1. Salt spray test (according to JIS-Z2371)
Salt spray tester: Suga Tester Co., Ltd. ST-90
Test conditions
Test room temperature: 35 ° C
5% saline, spray amount 1-2 ml / hr, 80 cm2
Spray pressure 0.098 mPa
Test plate 70x150x3.2mm black skin steel plate is exposed to the seaside splash zone, and lightly rubbed with a scraper on the rust steel plate that has generated layered rust, hump rust, etc. Rust was removed. Subsequently, the surface was washed with tap water and air-dried. A test paint was applied to the rust steel sheet with a film thickness of wet 500 μm with an airless spray ALS-431 (manufactured by Anest Iwata Co., Ltd.), and was dried and subjected to a salt spray test. Example 4 and Comparative Example 1 were overcoated to a predetermined film thickness.
2. Viscosity BM type rotational viscometer No.4 rotor 30rpm Measured at room temperature.
3. Sagging test A cold rolled dull steel plate (70 × 150 × 1.2 mm) is placed vertically, and a test paint is applied to a predetermined film thickness by airless spraying, and sagging property is observed.

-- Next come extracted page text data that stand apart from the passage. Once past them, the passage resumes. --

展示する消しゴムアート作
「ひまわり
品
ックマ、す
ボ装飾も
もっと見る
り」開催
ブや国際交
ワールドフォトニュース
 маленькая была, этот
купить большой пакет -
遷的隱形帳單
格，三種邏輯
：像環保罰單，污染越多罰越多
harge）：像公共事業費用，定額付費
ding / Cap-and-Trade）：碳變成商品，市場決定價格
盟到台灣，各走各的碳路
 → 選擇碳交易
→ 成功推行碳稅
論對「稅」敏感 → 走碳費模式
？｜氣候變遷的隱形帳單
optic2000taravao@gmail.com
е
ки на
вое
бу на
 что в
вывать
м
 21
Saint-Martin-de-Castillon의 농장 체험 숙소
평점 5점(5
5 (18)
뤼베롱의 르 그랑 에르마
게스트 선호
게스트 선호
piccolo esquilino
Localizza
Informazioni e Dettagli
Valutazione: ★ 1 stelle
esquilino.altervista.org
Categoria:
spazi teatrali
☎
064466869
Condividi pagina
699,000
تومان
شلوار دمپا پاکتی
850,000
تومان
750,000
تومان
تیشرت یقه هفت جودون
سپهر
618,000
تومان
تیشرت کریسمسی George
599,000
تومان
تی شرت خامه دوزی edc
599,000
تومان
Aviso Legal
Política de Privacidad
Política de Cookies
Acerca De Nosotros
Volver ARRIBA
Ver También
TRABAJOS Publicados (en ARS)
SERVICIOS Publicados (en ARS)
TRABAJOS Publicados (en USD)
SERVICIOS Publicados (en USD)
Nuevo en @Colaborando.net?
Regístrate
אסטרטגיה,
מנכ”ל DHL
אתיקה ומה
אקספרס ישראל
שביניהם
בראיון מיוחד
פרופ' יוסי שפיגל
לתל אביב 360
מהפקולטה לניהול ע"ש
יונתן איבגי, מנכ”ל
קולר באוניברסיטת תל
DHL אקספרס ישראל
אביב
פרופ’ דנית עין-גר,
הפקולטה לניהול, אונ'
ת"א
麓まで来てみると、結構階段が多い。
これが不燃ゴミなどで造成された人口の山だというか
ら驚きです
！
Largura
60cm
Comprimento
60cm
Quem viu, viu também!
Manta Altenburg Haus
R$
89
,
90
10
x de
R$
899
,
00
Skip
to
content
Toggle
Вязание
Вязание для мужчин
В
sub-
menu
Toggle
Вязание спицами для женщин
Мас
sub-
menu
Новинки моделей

Evaluation Sagging test ○: No sagging of the film △: Sagging is within 3 mm ×: Sacrifice of 3 mm or more

Salt spray test After 2000 hours 〇: No rust juice on the coating film surface △: A little rust juice on the coating film surface ×: A rust juice spread on the coating film surface

  From Table 2, the inventions of the examples are excellent in rust prevention property to rusted surface steel sheets, and the paint is excellent in dripping property, so that thick coating can be easily performed.

INDUSTRIAL APPLICABILITY According to the present invention, it is possible to provide an anticorrosion paint for a rusted surface steel plate such as a ship ballast tank and a bridge tank, and an anticorrosion method.

Claims (4)

  A non-epoxy resin-based paint for a rust surface of a steel sheet containing a lipophilic surfactant, liquid oil, and a thermoplastic resin.   The non-epoxy resin-based paint for a rust surface according to claim 1, wherein the lipophilic surfactant is at least one selected from the group consisting of lanolin, lanolin derivatives and oil-soluble sulfonates.   The non-epoxy resin-based paint according to claim 1 or 2, wherein the viscosity is 3000 to 50000 mPs. An anticorrosion method using the non-epoxy resin paint according to any one of claims 1 to 3.